# MSN chatlog question???



## BiteMe (Mar 13, 2008)

Hi, Im not sure if you guys can help me with a question about MSN chatlogs.
I wouldn't even know on what board to post my question lol.:laugh:

If there's anybody here who knows a lot about MSN and specifically the chatlogs, please let me know where I can post my question :smile:


----------



## Jack.Sparrow (Jan 22, 2007)

Hi there, Welcome to TSF :4-wave: 

Start off by posting here: http://www.techsupportforum.com/f10/

and if the mod's decide it's in the wrong section, they'll move it to the correct place :smile: 

If it's a simple question, post it here and maybe someone might be able to help you out.


----------



## Done_Fishin (Oct 10, 2006)

basically any question you ask will be looked at on the merits of the question .. I use MSN and I have checked my Chat History that I have had with family members so I have an inkling of what you may POSSIBLY mean ... why not just throw your question in and see what answers you get.


----------



## BiteMe (Mar 13, 2008)

Ehm I doubt its an easy question lol.

Its about a courtcase where the only evidence there is, are MSN chatlogs. Problem is, they have been modified to make it look good for the prosecution.
I just spoke to Microsoft and they admit that the logs are very easy to temper with.

However, I just cant figure it out. HOW can I alter chatlogs to make it look like someone said something that was not said :sigh:


----------



## BiteMe (Mar 13, 2008)

I understand.
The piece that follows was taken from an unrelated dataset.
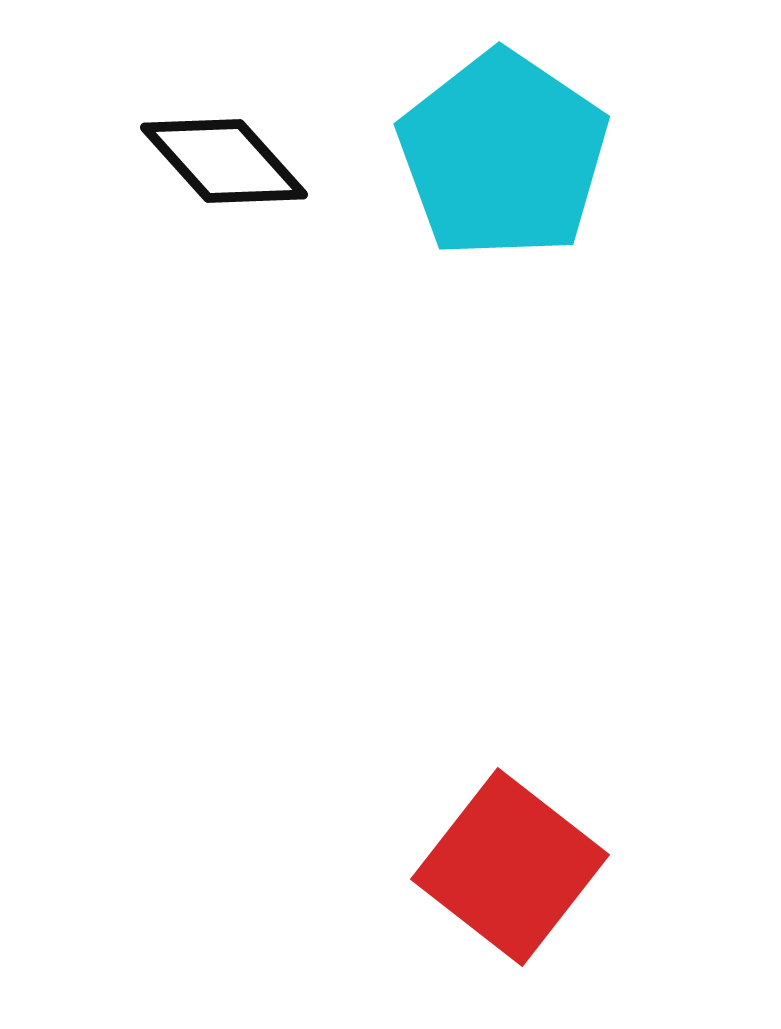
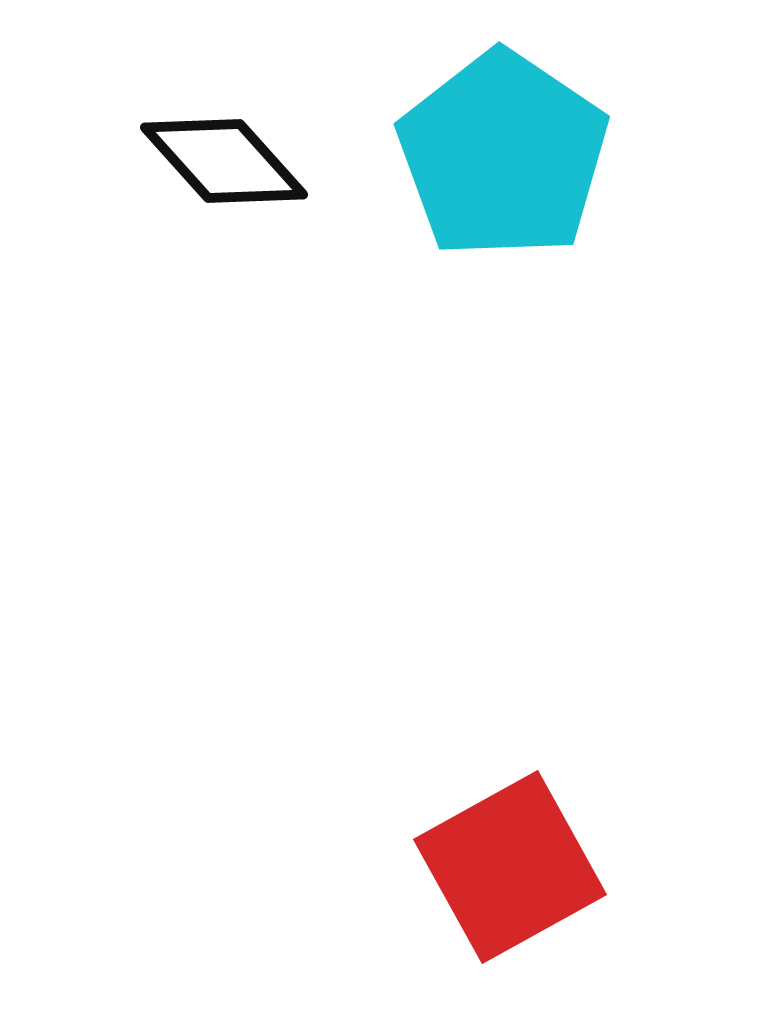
red square: rotated 23 degrees clockwise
I dont want to get you guys into trouble lol. It was just a question to see IF someone could help me or not.
If not, well than I'll just have to keep looking. :mile:Thanks anyway and yeah please let me know if you can come up with something


----------



## Done_Fishin (Oct 10, 2006)

I doubt if anyone would allow those chatlogs be used as evidence .. like facsimiles and e-mails they are not secure or foolproof . The only document I ever heard of as being admissible in court was telex since you have to be in contact with the other telex and it can be proven .. all the rest is open to fraud and is usually dismissed in legal circles .. 

apart from that I WOULD NEVER PERSONALLY help any other person to commit a an act of fraud .. and as such I consider this discussion has ended and close it.


----------